──────── 本文
ルートは右岸の急なルンゼ状の草付きにとってハーケンを打ってザイルを伸ばすが、草付きは見た目以上に悪く浮石も多くてかなり緊張する。後続の私はここでユマールを取り出し、もう節操無くぐいぐいど登って楽に突破させてもらう。その先の草付きのトラバースも悪いが、相方はスパイク地下足袋に今時珍しいワラジでどんどん先を行く。地下足袋、ワラジの力は今でも健在と改めて感心してしまった。

 20mの懸垂で沢に戻ると又ゴルジュの中の5m滝が有り、左から巻いて入トウヌシ沢右俣下の河原に降り立つ。右俣は本流と比べて水量がかなり少なく、比較的楽に頂上稜線まで行けそうに見える。4段20mの滝を左のガリーから快適に越して先を行くと、さらに滝は連続し7mの滝に行き詰まり、右から高巻の後20mの懸垂で沢に戻る。ここでようやく谷が開けて河原状になり、やっと緊張感から開放される。二俣から予想外に時間をかけてしまったが、どうやらこの辺で核心部が終了した模様で上部は開けて主稜線が良く見えるようになって来た。ここまで来る安全地帯に入りとやっと緊張感がほぐれ、何か再び疲れ果てた体に力がみなぎってくる様にも思えた。

 その先も3〜7m程の滝が次々に連続し、疲れてはいるが問題なく快適に登れ快調に高度を上げてゆく。今日の稜線までの行動時間は当初9時間と考えていたが、ここまで来れば後は体力勝負のみで余裕を持って日暮沢小屋に到着できそうな見通しが立ってきた。しかしながら何時になくザックが重く、疲れがたまってきて脚がもう言う事を聞いてくれない。先行する荒井君との距離は益々開くばかりでペースが全く上がらない。
────────────────
──────── データ抜粋
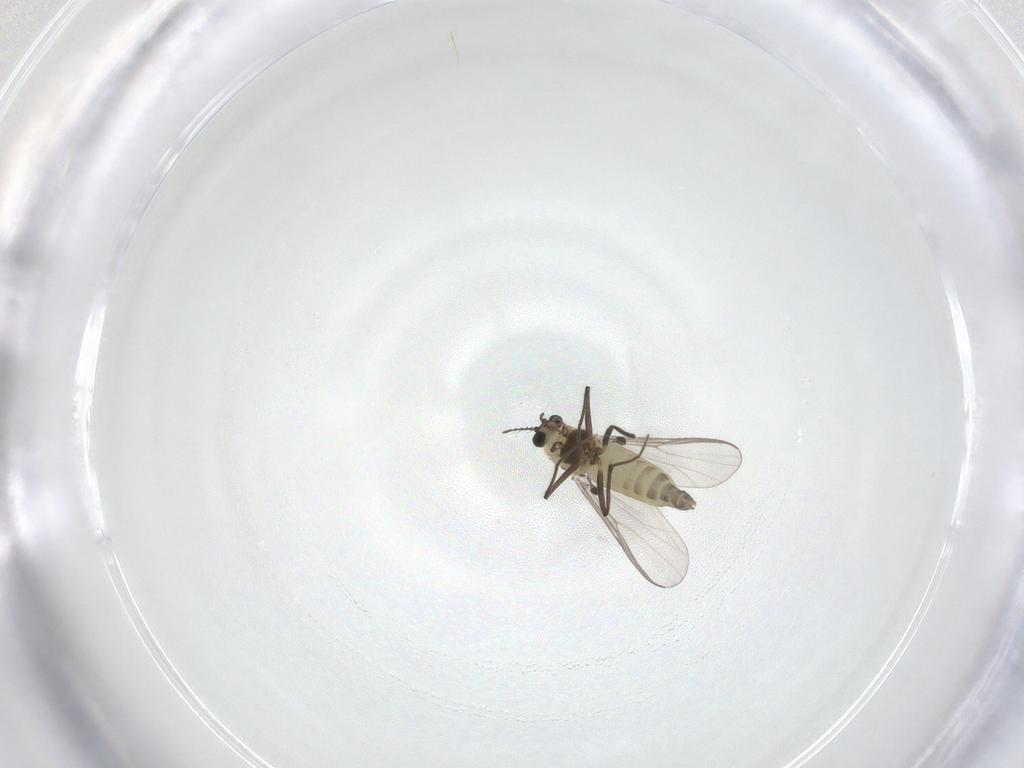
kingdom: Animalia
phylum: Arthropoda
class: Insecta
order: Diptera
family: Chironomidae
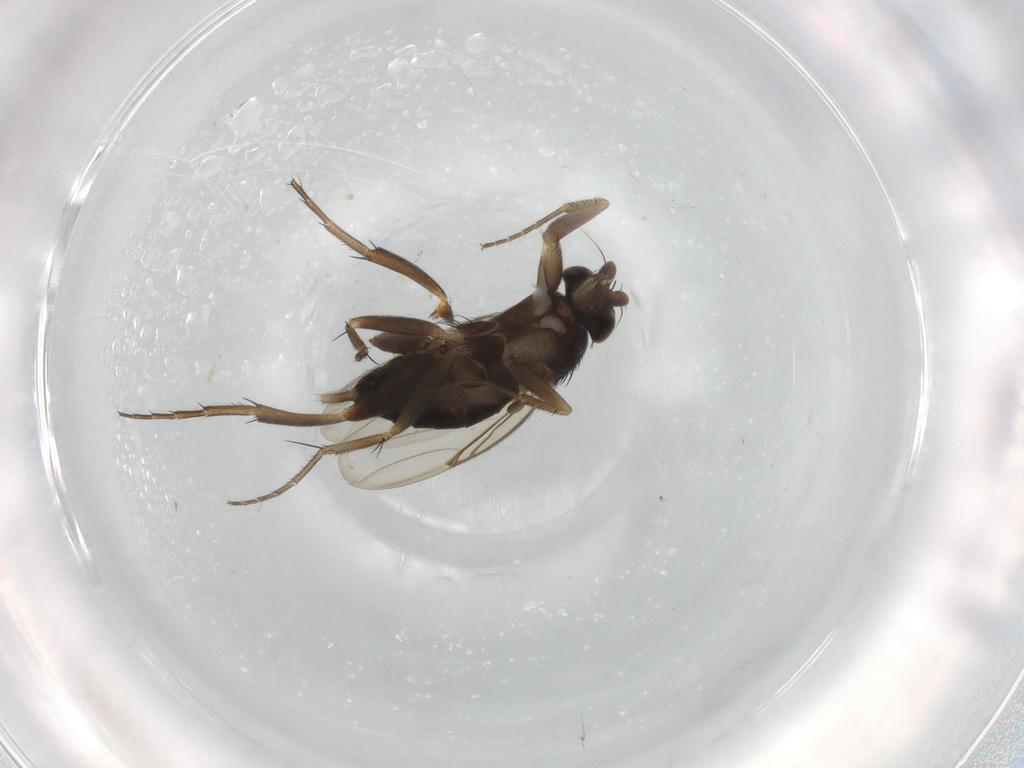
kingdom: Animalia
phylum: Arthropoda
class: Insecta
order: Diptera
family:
────────────────
──────── データ抜粋
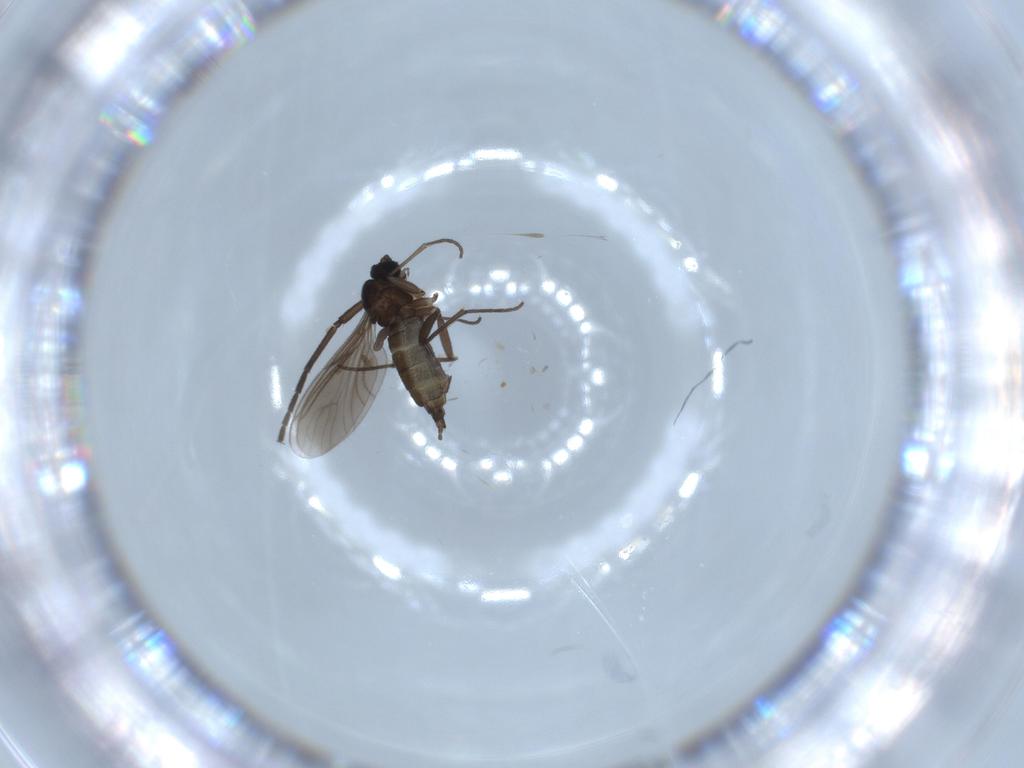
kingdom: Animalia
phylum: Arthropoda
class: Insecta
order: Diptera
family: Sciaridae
────────────────
課題 1
沢登りの記録のうち、「20mの懸垂で沢に戻ると又ゴ」から「りでペースが全く上がらない。」までの範囲を、「ザック」を「リュック」に置き換えて書き直してください。
課題 2
沢登りの記録に基づき、次の問いに答えてください。
(a) 相方は草付きのトラバースで何を履いていましたか。
(b) 右俣の水量は本流と比べてどうでしたか。
(c) 稜線までの行動時間は当初何時間と考えられていましたか。
課題 3
沢登りの記録を、最後の文の後から書き継いでください。

最終結果 1
20mの懸垂で沢に戻ると又ゴルジュの中の5m滝が有り、左から巻いて入トウヌシ沢右俣下の河原に降り立つ。右俣は本流と比べて水量がかなり少なく、比較的楽に頂上稜線まで行けそうに見える。4段20mの滝を左のガリーから快適に越して先を行くと、さらに滝は連続し7mの滝に行き詰まり、右から高巻の後20mの懸垂で沢に戻る。ここでようやく谷が開けて河原状になり、やっと緊張感から開放される。二俣から予想外に時間をかけてしまったが、どうやらこの辺で核心部が終了した模様で上部は開けて主稜線が良く見えるようになって来た。ここまで来る安全地帯に入りとやっと緊張感がほぐれ、何か再び疲れ果てた体に力がみなぎってくる様にも思えた。

 その先も3〜7m程の滝が次々に連続し、疲れてはいるが問題なく快適に登れ快調に高度を上げてゆく。今日の稜線までの行動時間は当初9時間と考えていたが、ここまで来れば後は体力勝負のみで余裕を持って日暮沢小屋に到着できそうな見通しが立ってきた。しかしながら何時になくリュックが重く、疲れがたまってきて脚がもう言う事を聞いてくれない。先行する荒井君との距離は益々開くばかりでペースが全く上がらない。

最終結果 2
(a) スパイク地下足袋とワラジ
(b) かなり少なかった
(c) 9時間

最終結果 3
 右から入る枝沢を越してさらに左から2本の枝沢を越し、7mの滝を越して先に明るく開けた4段40mの滝が掛かっている。右からノーザルでガレた浮石だらけの草付きを登ったが、4段目15mの滝から足元が崩れそうになり高度感もあるのでザイルを出して乗り越す。ここまで来るともうその先には開けた平凡なゴーロ帯が延々と続き、稜線までは殆ど滝らしい姿は見られない様子。後は気力のみで重い体を引きずってひたすら上を目指すのみで、ようやくここまでやって来たと言う実感が感じられた。

 最後の草付きを上り詰めると突然登山道に飛び出した。すると急に雨が降ってきて稜線の風に吹かれ、体が冷やされ急に疲れを感じてしまう。休まずそのまま稜線を歩くとおよそ5分で竜門小屋に到着した。今日は主稜線着が15:00頃と予想していたので2時間ほど早い事になり、覚悟していた夜間行動だけは避けられて安心した。初日には沢が増水して諦めムードだったものの、水量もさほどでもなく天候も後半には安定し、今回は運良く予定どうりのトレースを出来て大変に嬉しい。

 大休止の後竜門小屋を出発し、ズルズル滑るフェルトソール靴に難儀しながらようやく日暮沢小屋に帰着。それにしてもスパイク地下足袋を履いた相方とのスピードの格差はもう歴然。今後はスパイク地下足袋にフェルトワラジをまじめに検討しよう。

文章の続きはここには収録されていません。